Research essays on the Goodwin-Fortescue dispute should contain an introduction, a historical narrative, and an
afterword. The introduction should begin with a review of the assigned secondary literature on the dispute;
organize this literature review thematically, not as a series of mini-book reviews. End the review with the pattern
you’ve selected to study in depth. Immediately thereafter, establish your research task as a historical problem: to
confirm, challenge, or fill a gap in the scholarship on that pattern. End the introduction with a thesis statement in
which you “resolve” the historical problem with your historical interpretation. The historical narrative of the
Goodwin-Fortescue dispute should answer the following questions: What happened? How did it happen? Your
narrative should be complete in the sense that you cover the entire dispute, although it is expected that you will
expand discussion of the specific topic on which you are focusing, and condense other aspects of the narrative.
The afterword should briefly recapitulate your argument, compare your interpretation with what others have
written on the dispute, discussion how you resolved ambiguities in the historical evidence, and conclude with a
self-assessment of your own historical methodology with respect to the objectivity question. Documentation
should conform to the “Chicago” style in Hacker. Attach a bibliographical list of all works cited, also according
to the “Chicago” style in Hacker.

                    4.0       A complete and well-reasoned research paper. Thesis statement is interpretatively complete and clear.
               Substantiating paragraphs reflect a logical progression of the argument, including effective topic
               sentences. Thorough analysis of evidence from the primary sources. Secondary literature used to clarify
               the interpretation of primary sources.
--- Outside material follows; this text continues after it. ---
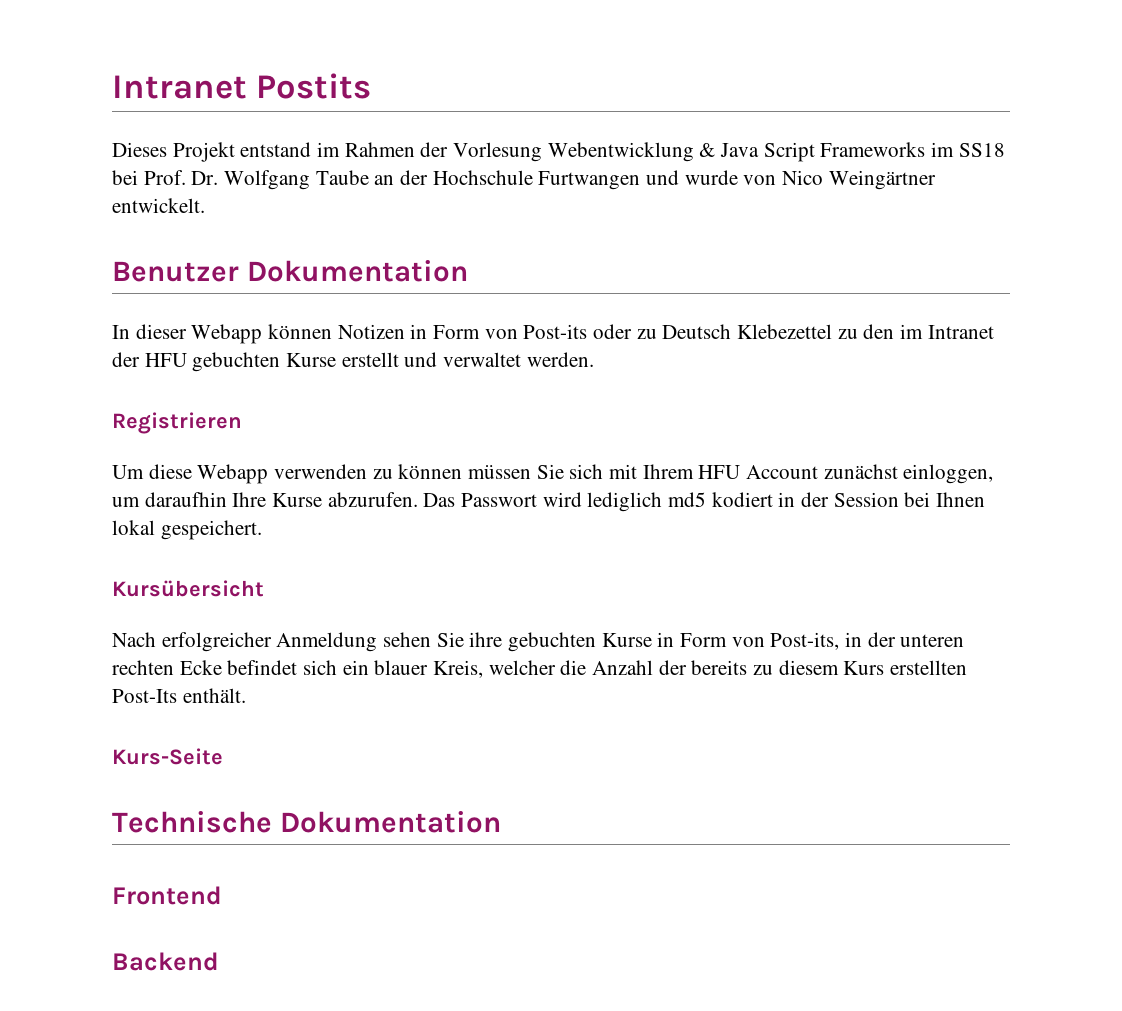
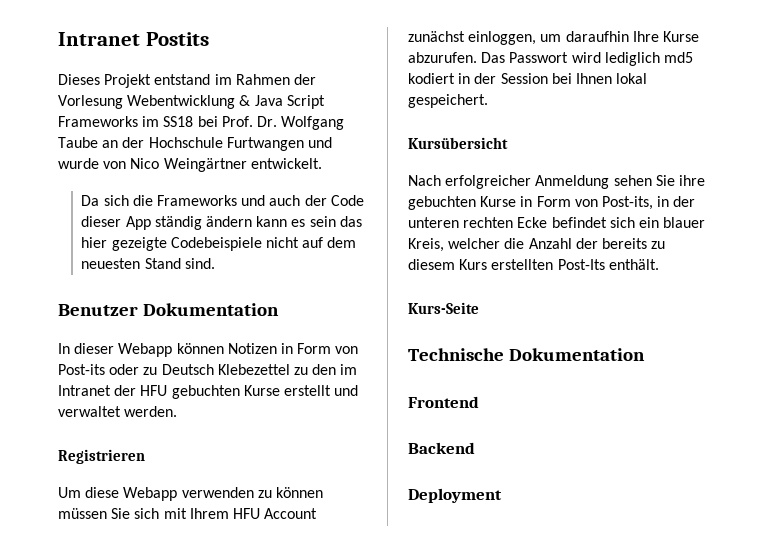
(205, 205) none -> [81,195,364,206] [81,216,362,230] [81,237,357,251] [81,258,215,269] // Da sich die Frameworks und auch der Code dieser App ständig ändern kann es sein das hier gezeigte Codebeispiele nicht auf dem neuesten Stand sind.
(219, 961) none -> [408,488,502,503] // Deployment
Proper use of syntax, grammar, and diction throughout the essay.
               Follows Hacker in all respects. No/very few proofreading errors.
 

                    3.5       A complete research paper, but aspects of the introduction need clarification or there are minor problems
               in the substantiation such as missing a little of the evidence and analysis called for by the interpretation.
               Follows Hacker in all respects.
 

                    3.0       A complete research paper, but aspects of the introduction need clarification and there are minor
               problems in the substantiation (such as some quotations “tossed in” rather than explained). Stylistic
               problems, if any, do not obscure the argument. Follows Hacker in most respects. Proofreading errors, if
               any, are infrequent.
 

                    2.5       A complete research paper, but aspects of the introduction need clarification and there are some major
               problems in the substantiation. Conclusion present but incomplete. Citation of specific evidence from
               primary sources is the norm, but most quotations are not analyzed. Inconsistent use of Hacker.
 

                    2.0       A complete research paper, but there are major problems in the introduction, substantiation, and
               afterword. Substantiation dominated by assertions, although there is use of some primary source
               evidence. Inconsistent use of Hacker. Stylistic problems occasionally obscure intended meaning.
               Frequent proofreading errors.
 

               Below 2.0      One or more of the following: Partial research paper; statement of intent rather than a thesis
               statement; stylistic problems obscure the argument; substantiation diverges from the research
               topic; paraphrasing and summation (as distinct from use of selected quotations) are the norm;
               little or no use of Hacker; no apparent proofreading.